Paper long abstract:
The intensification of population movements of extra communitarian nature in South Europe and specifically in Catalonia has meant to recontextualize the meanings attributed to the own migratory processes and the building of legitimacies and membership in the new relational society scenarios. This report explores the process of (re)constructing new social, cultural and gender identities among second generation Moroccans living in Catalonia (Spain). From a transnational point of view and on the basis of the fieldwork carried out in the original and final destinations, respectively Beni Ahmed Charkia (Morocco) and l'Hospitalet de Llobregat (Barcelona), the report tries to highlight the ethnic, class and gender barriers, which prevent multiple identities among second generation Moroccans, settled in Catalonia. It also highlights how and under what integration conditions, the minority and majority community forces are mobilised and come into contact to lift limits to belonging and social integration. Family strategies and minority behaviour cannot be fully understood without considering how in these transnational areas, the power roles and the group's internal structures are modified, and how all this has a bearing on the majority's relationships in the final destination.

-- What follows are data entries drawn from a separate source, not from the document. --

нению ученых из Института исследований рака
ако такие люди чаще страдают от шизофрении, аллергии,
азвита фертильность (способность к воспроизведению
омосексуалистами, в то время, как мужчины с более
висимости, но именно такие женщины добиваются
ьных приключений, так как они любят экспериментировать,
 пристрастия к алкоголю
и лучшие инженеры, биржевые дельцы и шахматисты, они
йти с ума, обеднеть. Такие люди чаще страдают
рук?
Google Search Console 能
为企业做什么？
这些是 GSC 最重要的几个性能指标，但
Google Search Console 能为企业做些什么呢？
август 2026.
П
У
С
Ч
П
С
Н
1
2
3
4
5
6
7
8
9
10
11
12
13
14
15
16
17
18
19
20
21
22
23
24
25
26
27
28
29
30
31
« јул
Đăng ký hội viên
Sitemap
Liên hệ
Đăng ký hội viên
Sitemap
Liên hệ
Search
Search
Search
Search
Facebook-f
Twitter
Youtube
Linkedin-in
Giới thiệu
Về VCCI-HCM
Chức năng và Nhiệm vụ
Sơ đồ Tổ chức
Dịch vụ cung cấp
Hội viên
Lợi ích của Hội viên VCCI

One of the areas where these barriers are lifted and identity strategies and social integration conditions are put to the test, is at school. Therefore the report also shows how the minority's family and community dynamics, immersed in a transnational strategy, make up this area of compulsory contact with the majority, and how the majority's educational and social influences interact with these second generation Moroccan children and their own interrelationships, modify or reproduce structures and hierarchies in an unequal social area and dilute or extend the limits and barriers to social integration.

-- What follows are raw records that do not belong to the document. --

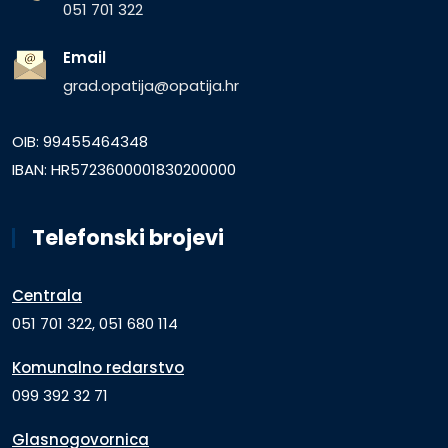
051 701 322
Email
grad.opatija@opatija.hr
OIB: 99455464348
IBAN: HR5723600001830200000
Telefonski brojevi
Centrala
051 701 322, 051 680 114
Komunalno redarstvo
099 392 32 71
Glasnogovornica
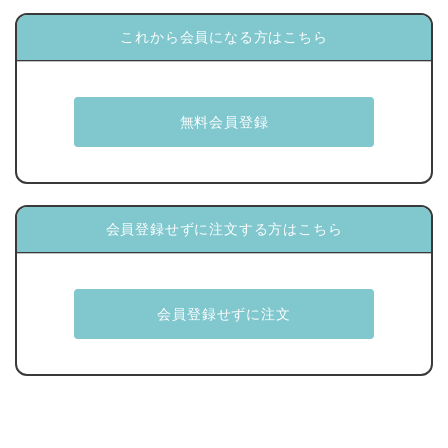
これから会員になる方はこちら
会員登録せずに注文する方はこちら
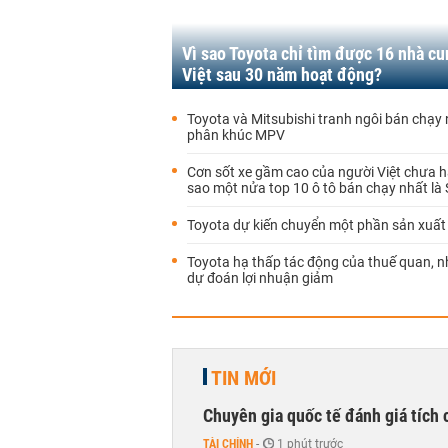
Vì sao Toyota chỉ tìm được 16 nhà c
Việt sau 30 năm hoạt động?
Toyota và Mitsubishi tranh ngôi bán chạy
phân khúc MPV
Cơn sốt xe gầm cao của người Việt chưa hạ
sao một nửa top 10 ô tô bán chạy nhất là
Toyota dự kiến chuyển một phần sản xuất
Toyota hạ thấp tác động của thuế quan, 
dự đoán lợi nhuận giảm
TIN MỚI
Chuyên gia quốc tế đánh giá tích 
TÀI CHÍNH
-
1 phút trước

Catalonia is becoming a leading experimentation area, in a unique case where, in the contact area with its southern border, previous experiences from other countries with a greater Moroccan immigration tradition are being put to the test. As anthropologists we can contribute to the research applied so as to prevent the reoccurrence of those previous errors, which have lead to the social fragmentation of second and third generation, Moroccan immigrants settled in Europe.